Banks Should Back Deposits From Crypto Customers With Cash: US Agencies

 According to the statement, it is recommended that banks do not use deposits from cryptocurrency customers for lending purposes and instead keep enough cash reserves to fully support all deposited funds.



Once again this week, financial regulators in the US collaborated to emphasize to banks the significance of addressing the potential risks of cryptocurrencies. However, as of now, no fresh obligations have been mandated.


The Federal Reserve, FDIC, and OCC emphasized the importance of conducting thorough risk assessments for firms, but clarified that their recent statement does not introduce any novel policies. Instead, the statement serves as a reminder to banking organizations to adhere to established risk management principles in their dealings with cryptocurrencies.

Banks need to take into account the risks associated with deposit concentration, interconnection, and potential liquidity issues. Additionally, it is recommended that businesses carry out thorough due diligence and continuous monitoring of all cryptocurrency-related activities.

The recent announcement made on Thursday is a follow-up to the earlier warning released by the three organizations in January. According to the updated statement, the main focus of the agencies is on the potential risks of instability and liquidity on exchanges and the reserves of stablecoins, and banks must take the necessary measures to address these concerns. In addition, regulators have advised banks not to provide loans using the deposits made by crypto customers and to maintain adequate cash reserves to support all deposits.
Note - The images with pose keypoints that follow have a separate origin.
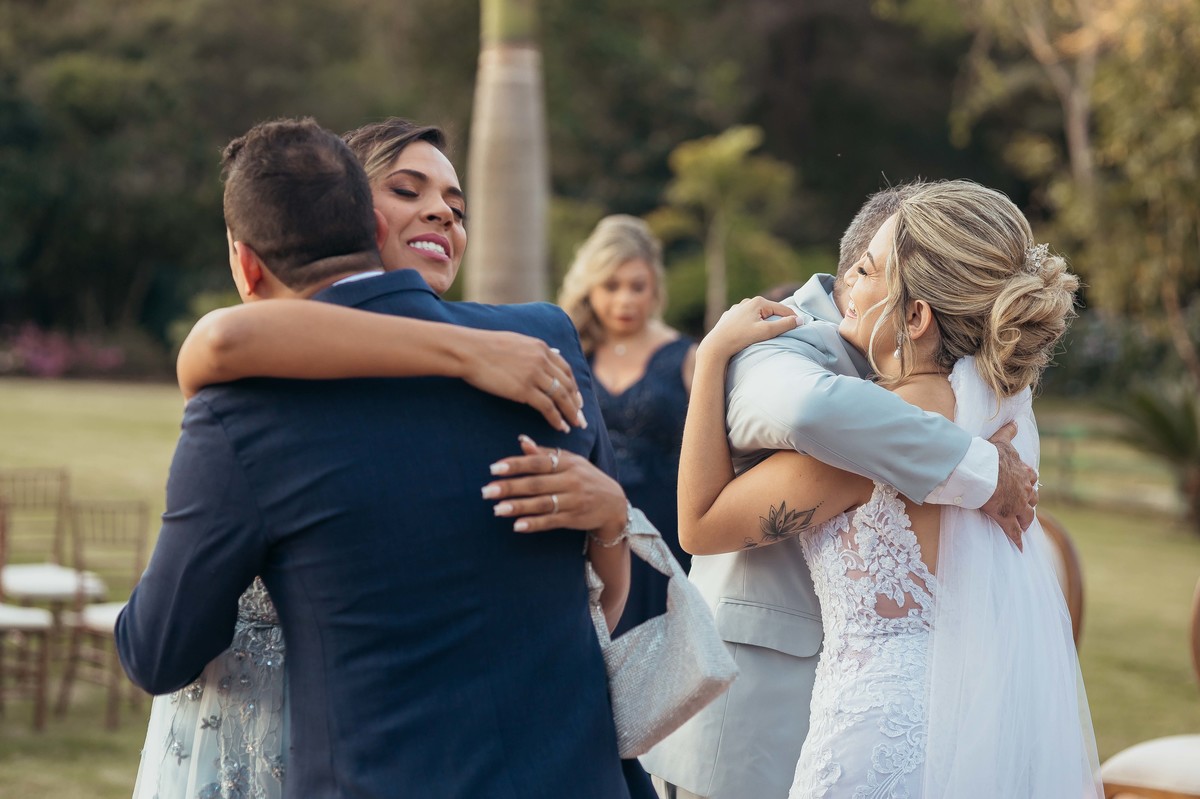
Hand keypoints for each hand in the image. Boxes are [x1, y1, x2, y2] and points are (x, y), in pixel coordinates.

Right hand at [458, 331, 584, 433]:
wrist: (469, 351)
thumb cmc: (485, 346)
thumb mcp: (515, 341)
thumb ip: (533, 350)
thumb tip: (546, 354)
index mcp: (541, 347)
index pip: (565, 369)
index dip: (573, 386)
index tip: (577, 399)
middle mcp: (542, 360)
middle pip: (567, 385)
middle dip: (576, 403)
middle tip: (581, 417)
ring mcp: (534, 375)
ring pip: (561, 397)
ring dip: (571, 413)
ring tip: (575, 425)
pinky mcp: (524, 389)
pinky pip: (547, 407)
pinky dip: (556, 418)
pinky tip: (560, 427)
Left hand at [482, 435, 626, 539]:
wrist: (614, 503)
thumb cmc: (585, 478)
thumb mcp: (570, 461)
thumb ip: (545, 454)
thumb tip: (522, 441)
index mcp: (567, 463)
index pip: (537, 463)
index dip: (515, 465)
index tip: (493, 468)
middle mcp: (571, 481)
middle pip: (536, 484)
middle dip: (510, 487)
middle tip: (486, 491)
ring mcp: (573, 501)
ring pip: (542, 504)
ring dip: (518, 507)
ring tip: (497, 509)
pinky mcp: (574, 518)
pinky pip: (551, 521)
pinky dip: (534, 524)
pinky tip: (517, 525)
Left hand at [698, 297, 799, 362]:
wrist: (715, 346)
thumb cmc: (741, 338)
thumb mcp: (766, 332)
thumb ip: (784, 325)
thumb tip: (799, 320)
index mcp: (758, 302)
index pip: (782, 309)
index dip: (793, 317)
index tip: (802, 325)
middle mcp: (747, 302)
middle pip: (770, 310)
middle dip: (779, 319)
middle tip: (788, 328)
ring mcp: (737, 309)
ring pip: (757, 314)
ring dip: (765, 321)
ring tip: (771, 331)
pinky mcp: (729, 317)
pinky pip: (746, 319)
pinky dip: (753, 324)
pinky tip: (753, 331)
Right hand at [980, 422, 1038, 550]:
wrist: (981, 472)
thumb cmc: (989, 456)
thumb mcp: (1001, 441)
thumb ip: (1009, 432)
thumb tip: (1015, 421)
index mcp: (1022, 472)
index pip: (1030, 478)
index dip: (1027, 483)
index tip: (1026, 485)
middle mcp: (1024, 489)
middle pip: (1032, 499)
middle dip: (1030, 504)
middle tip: (1026, 508)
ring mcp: (1017, 505)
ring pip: (1027, 516)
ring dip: (1026, 522)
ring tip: (1024, 526)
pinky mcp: (1006, 518)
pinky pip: (1014, 532)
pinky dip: (1018, 541)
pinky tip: (1020, 548)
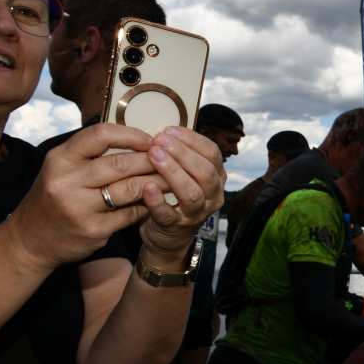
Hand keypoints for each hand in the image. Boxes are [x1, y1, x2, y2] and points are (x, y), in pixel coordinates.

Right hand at [9, 123, 156, 268]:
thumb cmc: (54, 198)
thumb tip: (135, 137)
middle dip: (151, 160)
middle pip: (121, 163)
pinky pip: (131, 213)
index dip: (131, 134)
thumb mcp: (61, 169)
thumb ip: (90, 153)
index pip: (100, 135)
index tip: (150, 139)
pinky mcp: (93, 230)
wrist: (30, 241)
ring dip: (156, 182)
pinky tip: (156, 200)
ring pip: (131, 188)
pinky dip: (148, 205)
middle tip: (170, 158)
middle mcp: (67, 181)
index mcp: (59, 159)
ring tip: (170, 178)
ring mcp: (80, 208)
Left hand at [135, 126, 225, 261]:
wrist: (167, 235)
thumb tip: (163, 128)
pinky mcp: (177, 227)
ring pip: (191, 192)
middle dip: (182, 153)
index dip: (192, 140)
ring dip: (172, 171)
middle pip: (205, 172)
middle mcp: (212, 196)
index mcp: (216, 178)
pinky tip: (147, 187)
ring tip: (153, 156)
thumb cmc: (172, 196)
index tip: (170, 129)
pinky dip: (157, 200)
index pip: (212, 154)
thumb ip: (180, 154)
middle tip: (159, 140)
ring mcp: (197, 213)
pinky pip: (168, 214)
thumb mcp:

According to Galaxy Digital analysts, the regulators' follow-up statement can be viewed as positive because they explicitly stated that they are not prohibiting banks from banking cryptocurrency. This clarification is seen as a slight deviation from their previous guidance and provides more clarity. However, analysts also noted that this statement may just be a proactive measure against future policy changes. Congress and the SEC are scrutinizing the industry more closely, and banks may soon have to comply with new guidelines.


The level of examination regarding crypto's access to the banking system intensifies. During a Senate hearing, Lee Reiners, who is the policy director of the Duke Financial Economics Center, advised legislators to separate digital assets from financial institutions. In his testimony, Reiners suggested that "all possible measures" should be taken to prevent crypto from entering the banking system. Banks are also beginning to respond to this sentiment, as Signature Bank, which is known for being crypto-friendly, ended its relationship with Binance, a long-term client, last month. Additionally, Custodia's second attempt for Fed supervision was declined unanimously on Thursday.


The dispute has led Custodia to file a lawsuit against the Fed Board and its Kansas City branch. Galaxy analysts believe that it is important to determine if banks are truly experiencing pressure and if the actions taken by banking regulators have affected their risk tolerance frameworks. This includes assessing whether banks providing services to the crypto sector have sufficient clarity or are discouraged from doing so.